Exercise requirements:
In the speech compression passage, what is the size of each segment in preferred embodiments?

Supplied passage:

····················

Stop words are non-content bearing words such as "the", "and", "is"
etc. Stop words are given an importance score of zero. Therefore,
the result of the semantic analysis is to produce a mapping, in the
form of the statistical data 124, from each word in the transcript
120 to an importance score. In preferred embodiments, this mapping
may exist at different levels of granularity. For example, words
appearing multiple times in one transcript are given the same
importance score. However, embodiments can be realised in which the
words are assigned different or respective importance measures.
[0027] FIG. 2 shows, schematically, processing 200 undertaken by
the compression algorithm 110 in relation to the first set of
speech data 114. It can be appreciated that the speech data is
divided into a plurality of predetermined units of time or
segments. In preferred embodiments, each segment has a size of 512
samples. However, embodiments can be realised in which the segments
have different sample sizes as compared to the 512 samples or as
compared to one another. It can be appreciated in the illustrated
embodiment that the speech data 114 has been divided into 6 speech
segments 202 to 212.
[0028] The speech segments 202 to 212 are arranged to overlap in
accordance with a compression parameter 214 to produce the
processed speech data 126 comprising a plurality of speech segments
216 to 226 having predeterminable areas of overlap 228 to 236 such
that the duration of the overlapping speech segments 216 to 226
meets the compression requirement determined from the compression
parameter 214, that is, the processed speech 126 is a compressed
representation of the original speech data 114.
[0029] Although the above embodiment illustrates six speech
segments, embodiments are not limited to such an arrangement.
Embodiments can be realised using some other number of speech
segments. Furthermore, although the degrees of overlap of each of
the overlapping speech segments 216 to 226 are shown as being
substantially equal, embodiments are not limited thereto.
Embodiments can be realised in which the degrees of overlap of the
speech segments 216 to 226 are unequal. In preferred embodiments,
the degree of overlap is determined in such a manner as to select
points of overlap having predetermined degrees of correlation in an
effort to produce seamless transitions between adjacent speech
segments.
[0030] An overlap and add algorithm 238 undertakes the necessary
calculations and manipulations in relation to the segments of
speech data 202 to 212 to produce the processed speech data 126
comprising the overlapping segments of speech data 216 to 226.
[0031] Referring to FIG. 3, there is shown processing 300
undertaken by the compression algorithm 110 in relation to speech
data 114 that comprises a number of functional unit such as, for
example, speech segments 302 to 312. Although the speech data 114
has been illustrated as comprising a number of segments 302 to 312,
embodiments are not limited to such an arrangement. The speech data
114 may merely be continuous speech data or may be divided, equally
or otherwise, in some other manner. The compression algorithm 110
comprises an excision algorithm 314 that is responsive to a
plurality of time indices 316 that denote sections of time of the
speech data 114 to be excised therefrom. It can be appreciated in
the illustrated embodiment that the time indices 316 are arranged
such that the speech data corresponding to segments 304 and 308 are
excised from the speech data 114 to produce the processed speech
data 126 comprising the remainder of the speech data 114 after
excision. For the purposes of illustration only, it can be
appreciated that the processed speech data 126 comprises a
plurality of speech segments 318 to 324 that are derived from
speech segments 302, 306, 310 and 312 respectively. Therefore, the
processed speech data 126 represents a compressed form of the
original speech data 114.

····················

Data excerpts:
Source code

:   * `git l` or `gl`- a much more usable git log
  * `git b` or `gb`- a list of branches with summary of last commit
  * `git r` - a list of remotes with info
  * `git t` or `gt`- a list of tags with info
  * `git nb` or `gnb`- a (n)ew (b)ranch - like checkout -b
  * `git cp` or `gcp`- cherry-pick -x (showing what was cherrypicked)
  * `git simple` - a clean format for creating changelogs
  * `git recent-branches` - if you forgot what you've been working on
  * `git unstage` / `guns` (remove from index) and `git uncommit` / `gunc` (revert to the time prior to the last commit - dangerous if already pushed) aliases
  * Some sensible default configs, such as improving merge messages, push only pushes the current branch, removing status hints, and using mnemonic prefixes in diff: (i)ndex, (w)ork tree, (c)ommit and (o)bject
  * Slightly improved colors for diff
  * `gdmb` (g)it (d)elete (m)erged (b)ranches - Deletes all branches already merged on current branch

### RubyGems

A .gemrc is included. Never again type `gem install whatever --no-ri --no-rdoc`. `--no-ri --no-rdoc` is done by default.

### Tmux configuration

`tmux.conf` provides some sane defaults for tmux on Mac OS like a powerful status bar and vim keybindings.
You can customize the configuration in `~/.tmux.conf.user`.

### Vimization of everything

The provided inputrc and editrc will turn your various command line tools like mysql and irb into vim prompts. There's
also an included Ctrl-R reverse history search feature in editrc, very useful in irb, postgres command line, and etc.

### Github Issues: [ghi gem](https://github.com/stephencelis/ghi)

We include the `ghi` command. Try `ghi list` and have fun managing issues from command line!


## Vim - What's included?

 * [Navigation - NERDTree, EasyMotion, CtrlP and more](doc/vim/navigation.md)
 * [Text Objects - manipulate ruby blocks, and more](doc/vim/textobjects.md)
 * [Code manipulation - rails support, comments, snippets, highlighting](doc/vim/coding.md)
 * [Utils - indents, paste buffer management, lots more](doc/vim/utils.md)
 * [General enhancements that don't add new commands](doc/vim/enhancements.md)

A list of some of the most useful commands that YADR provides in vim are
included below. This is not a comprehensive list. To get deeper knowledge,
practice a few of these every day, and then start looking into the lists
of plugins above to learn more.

····················

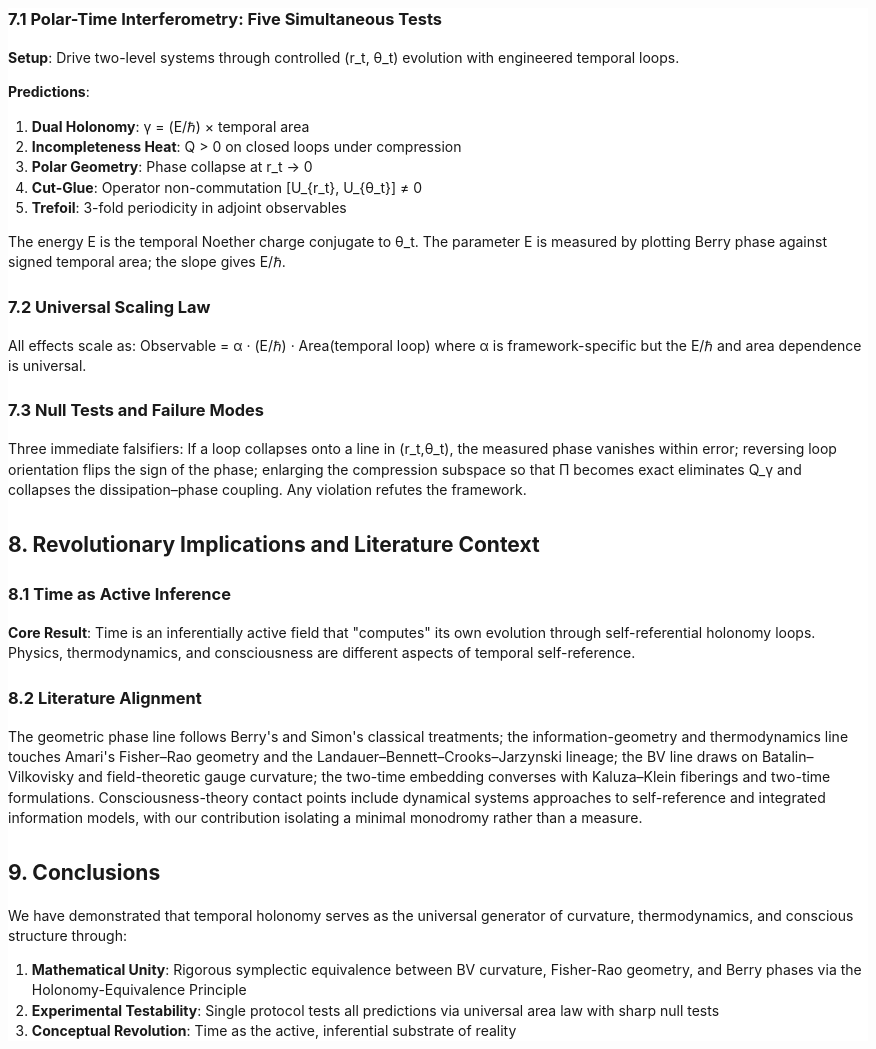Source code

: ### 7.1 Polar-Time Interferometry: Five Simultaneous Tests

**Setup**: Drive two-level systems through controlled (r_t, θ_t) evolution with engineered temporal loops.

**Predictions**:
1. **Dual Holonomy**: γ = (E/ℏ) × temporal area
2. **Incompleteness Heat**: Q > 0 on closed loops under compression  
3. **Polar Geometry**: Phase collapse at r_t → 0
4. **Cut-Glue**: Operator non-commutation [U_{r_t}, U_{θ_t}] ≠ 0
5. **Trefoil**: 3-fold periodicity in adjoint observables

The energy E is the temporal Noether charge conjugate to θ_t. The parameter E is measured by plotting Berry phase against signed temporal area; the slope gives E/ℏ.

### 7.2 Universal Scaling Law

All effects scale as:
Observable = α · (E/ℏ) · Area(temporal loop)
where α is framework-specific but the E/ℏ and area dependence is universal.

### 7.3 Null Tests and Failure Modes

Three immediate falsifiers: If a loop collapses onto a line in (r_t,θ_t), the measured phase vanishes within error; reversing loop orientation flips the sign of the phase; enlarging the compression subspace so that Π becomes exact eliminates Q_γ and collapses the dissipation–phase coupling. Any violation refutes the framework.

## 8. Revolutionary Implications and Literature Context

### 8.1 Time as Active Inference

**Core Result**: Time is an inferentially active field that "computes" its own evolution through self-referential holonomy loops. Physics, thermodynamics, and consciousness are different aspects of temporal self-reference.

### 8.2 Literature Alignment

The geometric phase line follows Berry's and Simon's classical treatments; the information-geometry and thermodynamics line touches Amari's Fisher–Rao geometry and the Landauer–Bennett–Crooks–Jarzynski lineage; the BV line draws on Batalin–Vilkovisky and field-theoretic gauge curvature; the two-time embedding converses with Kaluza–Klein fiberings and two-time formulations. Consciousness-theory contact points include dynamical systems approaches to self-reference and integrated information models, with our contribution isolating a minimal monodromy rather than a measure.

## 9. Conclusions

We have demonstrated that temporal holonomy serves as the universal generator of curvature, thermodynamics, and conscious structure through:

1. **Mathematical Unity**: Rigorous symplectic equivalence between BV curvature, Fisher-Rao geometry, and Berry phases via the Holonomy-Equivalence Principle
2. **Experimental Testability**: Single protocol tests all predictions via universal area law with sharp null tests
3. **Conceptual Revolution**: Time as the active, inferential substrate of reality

····················

Result below:
512 samples.